Example full cycle for corridor DW-B-C:
- Site B: export high-priority bundles (P0–P1) → write to µSD/USB.
- Record global hash + signature, note in flight log.
- Prep FPV drone (battery, mechanical check, GPS if needed).
- Takeoff, fly to Site C per validated plan (weather OK).
- On arrival: retrieve media, import bundles, verify hash, send ACK via backbone or next flight.
- Cleanup/rotation: secure wipe, prep for next trip.
Security
- To do Minimal clear manifest (scope) + encrypted segments.
- To do Global hash + media signature before flight.
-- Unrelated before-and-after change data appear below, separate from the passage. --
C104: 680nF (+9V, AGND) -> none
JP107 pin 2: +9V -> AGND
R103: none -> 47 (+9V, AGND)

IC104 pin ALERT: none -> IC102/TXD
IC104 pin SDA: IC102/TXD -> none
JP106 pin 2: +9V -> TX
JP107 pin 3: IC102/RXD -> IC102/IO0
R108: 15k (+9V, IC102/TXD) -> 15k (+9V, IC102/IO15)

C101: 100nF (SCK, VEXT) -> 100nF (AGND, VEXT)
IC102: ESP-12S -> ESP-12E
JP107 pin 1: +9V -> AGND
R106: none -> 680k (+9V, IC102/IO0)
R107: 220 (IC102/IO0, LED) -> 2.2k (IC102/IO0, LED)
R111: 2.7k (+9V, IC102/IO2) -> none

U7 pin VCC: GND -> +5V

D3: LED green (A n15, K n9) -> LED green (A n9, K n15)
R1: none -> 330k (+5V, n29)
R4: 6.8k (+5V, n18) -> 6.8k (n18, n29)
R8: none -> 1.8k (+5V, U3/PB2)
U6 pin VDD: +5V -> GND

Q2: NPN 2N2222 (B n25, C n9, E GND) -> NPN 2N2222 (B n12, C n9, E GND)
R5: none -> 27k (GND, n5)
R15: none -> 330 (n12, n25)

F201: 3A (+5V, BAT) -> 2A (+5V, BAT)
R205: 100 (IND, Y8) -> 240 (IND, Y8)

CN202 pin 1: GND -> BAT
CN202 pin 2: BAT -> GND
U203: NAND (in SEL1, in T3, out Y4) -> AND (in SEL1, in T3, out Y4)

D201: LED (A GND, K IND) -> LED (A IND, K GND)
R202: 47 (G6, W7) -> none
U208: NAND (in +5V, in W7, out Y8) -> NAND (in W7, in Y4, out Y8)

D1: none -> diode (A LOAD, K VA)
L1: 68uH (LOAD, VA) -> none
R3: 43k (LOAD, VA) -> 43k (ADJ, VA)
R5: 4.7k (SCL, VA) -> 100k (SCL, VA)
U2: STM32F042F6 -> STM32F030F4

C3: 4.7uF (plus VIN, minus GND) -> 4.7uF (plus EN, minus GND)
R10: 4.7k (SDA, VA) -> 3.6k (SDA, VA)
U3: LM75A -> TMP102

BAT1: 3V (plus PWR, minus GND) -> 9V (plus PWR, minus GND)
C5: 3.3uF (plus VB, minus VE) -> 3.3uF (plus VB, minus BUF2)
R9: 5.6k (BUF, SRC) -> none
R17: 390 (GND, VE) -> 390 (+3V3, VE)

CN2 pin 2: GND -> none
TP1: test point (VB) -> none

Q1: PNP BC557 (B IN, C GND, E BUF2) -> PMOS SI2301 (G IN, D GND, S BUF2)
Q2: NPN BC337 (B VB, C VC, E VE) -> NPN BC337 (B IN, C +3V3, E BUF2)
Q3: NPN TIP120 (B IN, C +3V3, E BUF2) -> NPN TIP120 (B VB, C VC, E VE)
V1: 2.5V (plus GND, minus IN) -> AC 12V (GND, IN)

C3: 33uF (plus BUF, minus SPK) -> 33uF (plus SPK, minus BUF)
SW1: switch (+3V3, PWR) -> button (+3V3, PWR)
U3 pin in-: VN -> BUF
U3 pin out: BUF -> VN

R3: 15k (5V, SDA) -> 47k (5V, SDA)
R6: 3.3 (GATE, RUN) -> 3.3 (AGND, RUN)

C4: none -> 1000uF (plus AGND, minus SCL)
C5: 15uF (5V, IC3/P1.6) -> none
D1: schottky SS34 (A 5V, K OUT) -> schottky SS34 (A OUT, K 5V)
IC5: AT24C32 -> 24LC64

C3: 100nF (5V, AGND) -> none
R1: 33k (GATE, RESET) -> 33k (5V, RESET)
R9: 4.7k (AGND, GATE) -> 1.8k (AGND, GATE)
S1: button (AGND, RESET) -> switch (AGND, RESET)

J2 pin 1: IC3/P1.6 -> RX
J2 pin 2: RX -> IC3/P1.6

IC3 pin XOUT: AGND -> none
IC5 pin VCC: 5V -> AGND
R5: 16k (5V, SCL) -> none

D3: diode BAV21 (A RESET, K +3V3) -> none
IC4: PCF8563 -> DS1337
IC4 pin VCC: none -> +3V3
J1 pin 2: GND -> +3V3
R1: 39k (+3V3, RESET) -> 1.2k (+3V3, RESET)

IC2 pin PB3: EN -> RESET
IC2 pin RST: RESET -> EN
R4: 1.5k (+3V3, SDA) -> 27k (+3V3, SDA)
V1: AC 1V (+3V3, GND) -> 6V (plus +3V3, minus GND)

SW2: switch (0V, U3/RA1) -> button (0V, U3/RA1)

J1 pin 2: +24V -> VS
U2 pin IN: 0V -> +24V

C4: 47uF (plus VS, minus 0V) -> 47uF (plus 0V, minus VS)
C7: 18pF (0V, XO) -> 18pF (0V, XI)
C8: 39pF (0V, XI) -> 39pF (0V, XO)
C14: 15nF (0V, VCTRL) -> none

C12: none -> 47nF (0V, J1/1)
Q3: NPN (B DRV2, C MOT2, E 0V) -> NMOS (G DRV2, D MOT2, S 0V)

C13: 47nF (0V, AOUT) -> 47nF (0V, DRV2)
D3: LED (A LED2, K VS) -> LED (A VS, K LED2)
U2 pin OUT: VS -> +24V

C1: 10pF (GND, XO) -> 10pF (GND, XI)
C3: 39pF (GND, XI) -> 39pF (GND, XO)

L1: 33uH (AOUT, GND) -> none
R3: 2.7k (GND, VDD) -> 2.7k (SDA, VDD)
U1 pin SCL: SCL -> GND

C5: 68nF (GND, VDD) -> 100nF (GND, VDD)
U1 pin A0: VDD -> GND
- To do Systematic ACK for local purge.
Extras:
- µSD/USB content is always end-to-end encrypted (mayors’ network model); the drone only carries opaque data.
- If a drone is lost, an adversary gets only a cipher blob + minimal metadata.
- Local buffers at stations A/B/C/D purge only after a signed ACK.
When to use
- Cross a river, relief, or radio-denied area.
- Maintain a regular “link” between two isolated bases.
- Complement OBBHFH when no radio window is usable.
- Crisis scenarios: Internet cut, 5 GHz jamming, relay destruction.
- Deliver media containing app updates, offline maps, encrypted logs.
Integration with mayors’ app & 56k households
- The “mayors’ network” app runs on the RPis/mini-PCs at sites A/B/C/D. Even if the backbone is partly destroyed, data can travel via OBBDW.
- A few households near town halls can connect at 56k / low-bandwidth Wi‑Fi to the local mini-server for messages, laws, municipal announcements.
- Updates (content, docs, firmware) are pushed by OBBDW, keeping the network modern without public Internet.
DW vs HFH (quick recap)
- OBBHFH: 5 GHz radio backbone, 30–40 km per hop, tens of Mbps, solar power, ~10–20 ms latency.
- OBBDW: drone corridors, 40–80 km per flight (or more with battery relay), physical bundle transport, higher latency but very resilient to radio outages.
- Together: a hybrid radio + “air mail” system that keeps running even if some relays are down.